Not any old angels, but the Angel Of The North, which was one of the highlights of a four-day break in the Newcastle area.

My wife and I paid a visit to the 20m tall, 108-tonne sculpture early one morning, before the coachloads of pensioners started to turn up.

I couldn’t help wondering how many of them tell their friends that they don’t like modern art, forgetting that the Angel is as modern and as arty as anything you could name.

It is an epic work of art, and you only really get a true sense of its undeniable magic when you are standing underneath it. I love it.

Later, while waiting at the bus stop to return to Newcastle, we got talking to another old lady, who lives in the flats opposite.

She told us how she watched it being installed, and when we asked whether she liked it, she didn’t hesitate.

“Oh yes. I like it a lot.”

So does everybody else in the north east, as far as we could tell.

It is only 20 years since it was made, but the Angel has become as much of an icon for the Newcastle/Gateshead area as the Tyne Bridge, and it now seems incredible that there was once vehement opposition to it being built.

Some considered the cost of commissioning it from Anthony Gormley and building it to be a terrible waste of money back in 1998, when local Conservative MP Martin Callanan, perhaps sensing that opposition to spending money on public art might be a vote-winner, led a campaign called Gateshead Stop The Statue.

Now Baron Callanan and a life peer, what a twerp he must be feeling in hindsight.

On the other hand, Gateshead Council claims to now have an international reputation for the arts, thanks to the success of the Angel, which it says has given it the credibility to secure funding for the building of the Millennium Bridge (£22m); the conversion of the Baltic Flour Mills into a contemporary arts centre (£46m); and the creation of the Sage Gateshead concert venue (£70m), all of which grace the banks of the River Tyne.

That’s not a bad return on the mere £800,000 spent on the Angel, although no doubt a lot of people calculated how many car parks could have been bought with the money at the time.

But these are only the legacies that can be measured.

The Angel, which is partly a memorial to the coalmining heritage of the north-east, has become a symbol of the rebirth of the area and - even more important - its massive wings also seem to reflect the Geordies’ self-confidence and pride in their area and their roots.
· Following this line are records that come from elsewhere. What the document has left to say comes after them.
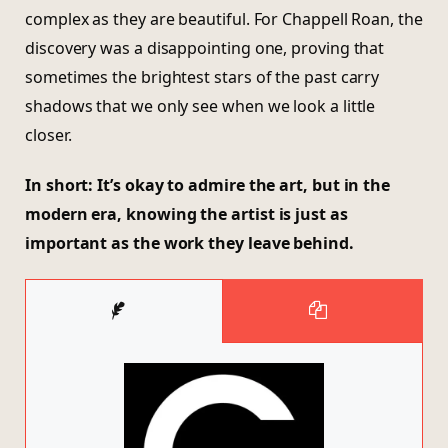
complex as they are beautiful. For Chappell Roan, the
discovery was a disappointing one, proving that
sometimes the brightest stars of the past carry
shadows that we only see when we look a little
closer.
In short: It’s okay to admire the art, but in the
modern era, knowing the artist is just as
important as the work they leave behind.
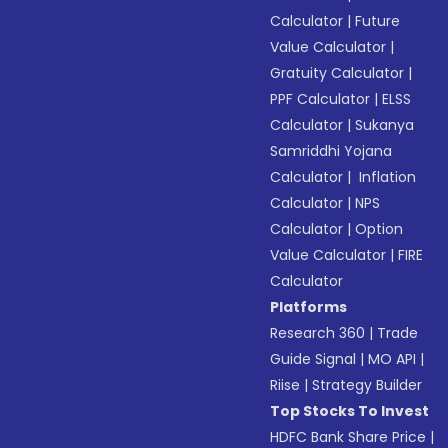
Calculator
|
Future
Value Calculator
|
Gratuity Calculator
|
PPF Calculator
|
ELSS
Calculator
|
Sukanya
Samriddhi Yojana
Calculator
|
Inflation
Calculator
|
NPS
Calculator
|
Option
Value Calculator
|
FIRE
Calculator
Platforms
Research 360
|
Trade
Guide Signal
|
MO API
|
Riise
|
Strategy Builder
Top Stocks To Invest
HDFC Bank Share Price
|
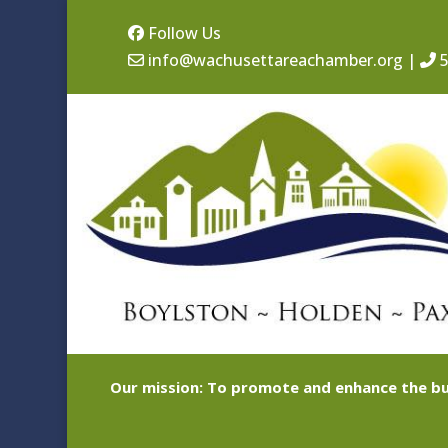
Follow Us
info@wachusettareachamber.org
|
5
Our mission: To promote and enhance the bu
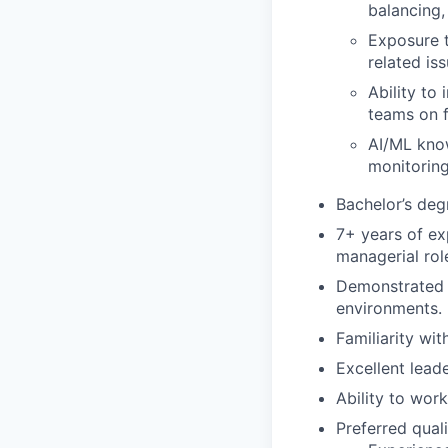
balancing, 
Exposure t
related iss
Ability to
teams on f
AI/ML know
monitoring
Bachelor’s deg
7+ years of exp
managerial rol
Demonstrated e
environments.
Familiarity wit
Excellent lead
Ability to work
Preferred quali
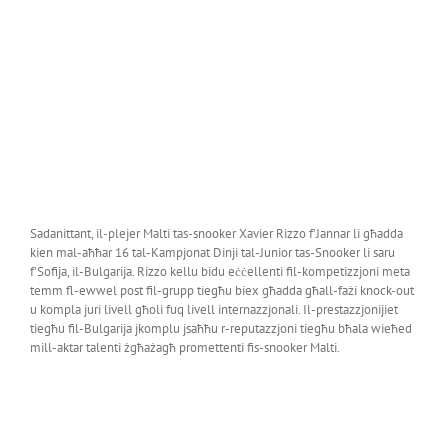
Sadanittant, il-plejer Malti tas-snooker Xavier Rizzo f’Jannar li għadda
kien mal-aħħar 16 tal-Kampjonat Dinji tal-Junior tas-Snooker li saru
f’Sofija, il-Bulgarija. Rizzo kellu bidu eċċellenti fil-kompetizzjoni meta
temm fl-ewwel post fil-grupp tiegħu biex għadda għall-fażi knock-out
u kompla juri livell għoli fuq livell internazzjonali. Il-prestazzjonijiet
tiegħu fil-Bulgarija jkomplu jsaħħu r-reputazzjoni tiegħu bħala wieħed
mill-aktar talenti żgħażagħ promettenti fis-snooker Malti.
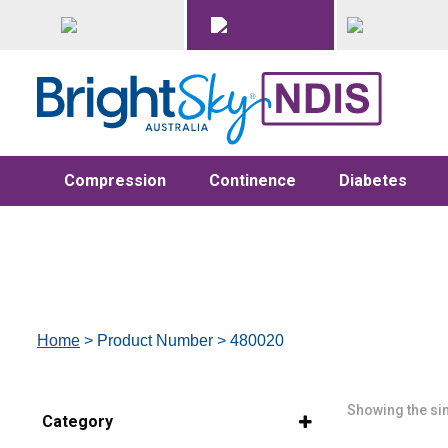
Compression
Continence
Diabetes
Home
> Product Number > 480020
Showing the sin
Category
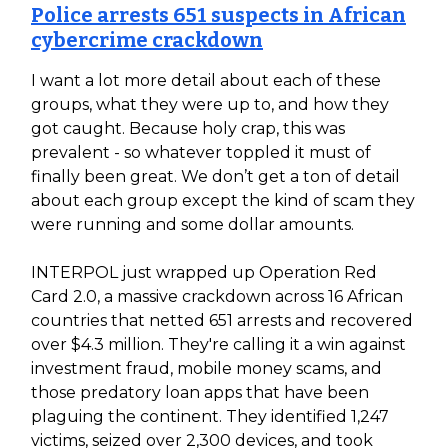
Police arrests 651 suspects in African
cybercrime crackdown
I want a lot more detail about each of these
groups, what they were up to, and how they
got caught. Because holy crap, this was
prevalent - so whatever toppled it must of
finally been great. We don’t get a ton of detail
about each group except the kind of scam they
were running and some dollar amounts.
INTERPOL just wrapped up Operation Red
Card 2.0, a massive crackdown across 16 African
countries that netted 651 arrests and recovered
over $4.3 million. They're calling it a win against
investment fraud, mobile money scams, and
those predatory loan apps that have been
plaguing the continent. They identified 1,247
victims, seized over 2,300 devices, and took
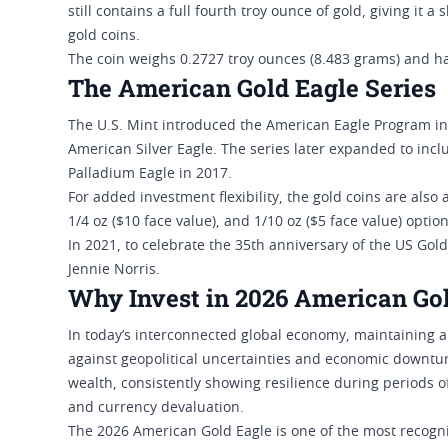
still contains a full fourth troy ounce of gold, giving it 
gold coins.
The coin weighs 0.2727 troy ounces (8.483 grams) and ha
The American Gold Eagle Series
The U.S. Mint introduced the American Eagle Program in 
American Silver Eagle. The series later expanded to in
Palladium Eagle in 2017.
For added investment flexibility, the gold coins are also a
1/4 oz ($10 face value), and 1/10 oz ($5 face value) option
In 2021, to celebrate the 35th anniversary of the US Gol
Jennie Norris.
Why Invest in 2026 American Go
In today’s interconnected global economy, maintaining a d
against geopolitical uncertainties and economic downturn
wealth, consistently showing resilience during periods of
and currency devaluation.
The 2026 American Gold Eagle is one of the most recogn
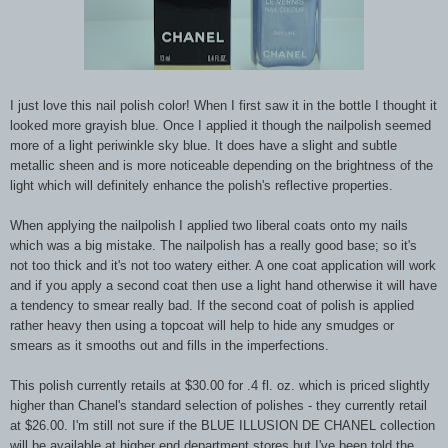
I just love this nail polish color! When I first saw it in the bottle I thought it
looked more grayish blue. Once I applied it though the nailpolish seemed
more of a light periwinkle sky blue. It does have a slight and subtle
metallic sheen and is more noticeable depending on the brightness of the
light which will definitely enhance the polish's reflective properties.
When applying the nailpolish I applied two liberal coats onto my nails
which was a big mistake. The nailpolish has a really good base; so it's
not too thick and it's not too watery either. A one coat application will work
and if you apply a second coat then use a light hand otherwise it will have
a tendency to smear really bad. If the second coat of polish is applied
rather heavy then using a topcoat will help to hide any smudges or
smears as it smooths out and fills in the imperfections.
This polish currently retails at $30.00 for .4 fl. oz. which is priced slightly
higher than Chanel's standard selection of polishes - they currently retail
at $26.00. I'm still not sure if the BLUE ILLUSION DE CHANEL collection
will be available at higher end department stores but I've been told the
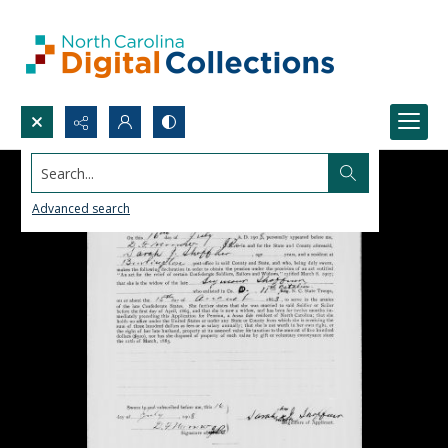
Search...
Advanced search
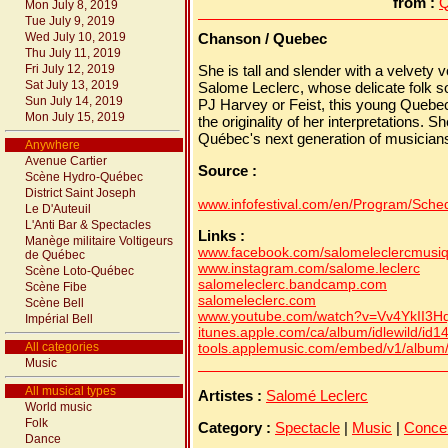
from :
Q
Mon July 8, 2019
Tue July 9, 2019
Wed July 10, 2019
Chanson / Quebec
Thu July 11, 2019
Fri July 12, 2019
She is tall and slender with a velvety
Sat July 13, 2019
Salome Leclerc, whose delicate folk s
Sun July 14, 2019
PJ Harvey or Feist, this young Quebece
Mon July 15, 2019
the originality of her interpretations. Sh
Québec's next generation of musician
Anywhere
Avenue Cartier
Source :
Scène Hydro-Québec
District Saint Joseph
www.infofestival.com/en/Program/Schedu
Le D'Auteuil
L'Anti Bar & Spectacles
Links :
Manège militaire Voltigeurs
www.facebook.com/salomeleclercmusi
de Québec
www.instagram.com/salome.leclerc
Scène Loto-Québec
salomeleclerc.bandcamp.com
Scène Fibe
salomeleclerc.com
Scène Bell
www.youtube.com/watch?v=Vv4YkII3H
Impérial Bell
itunes.apple.com/ca/album/idlewild/id
All categories
tools.applemusic.com/embed/v1/albu
Music
All musical types
Artistes :
Salomé Leclerc
World music
Folk
Category :
Spectacle
|
Music
|
Conce
Dance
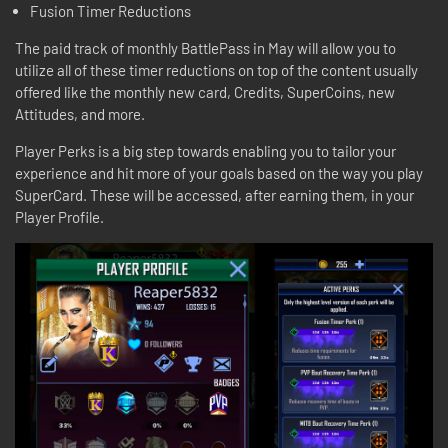
Fusion Timer Reductions
The paid track of monthly BattlePass in May will allow you to
utilize all of these timer reductions on top of the content usually
offered like the monthly new card, Credits, SuperCoins, new
Attitudes, and more.
Player Perks is a big step towards enabling you to tailor your
experience and hit more of your goals based on the way you play
SuperCard. These will be accessed, after earning them, in your
Player Profile.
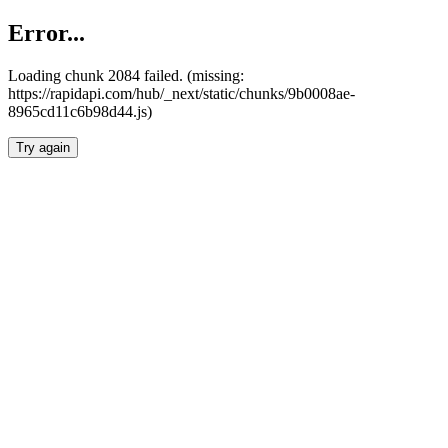
Error...
Loading chunk 2084 failed. (missing:
https://rapidapi.com/hub/_next/static/chunks/9b0008ae-
8965cd11c6b98d44.js)
Try again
Again - not bad for a hundred tons of steel.

The Angel is a monument to all kinds of things, but above all else it is a reminder of the folly of those people who know the cost of everything and the value of nothing.

So the next time somebody proposes something like the Angel Of The North (or even a museum and art gallery) and your instinct is to consider it a waste of money, think again, because you never know what it might be the start of.

The older I get, the more cantankerous I am supposed to be, and although I do wake up, some days, and despair of some people’s attitudes, blessed are those who are not too old nor too cynical to believe in angels, at least once in a while.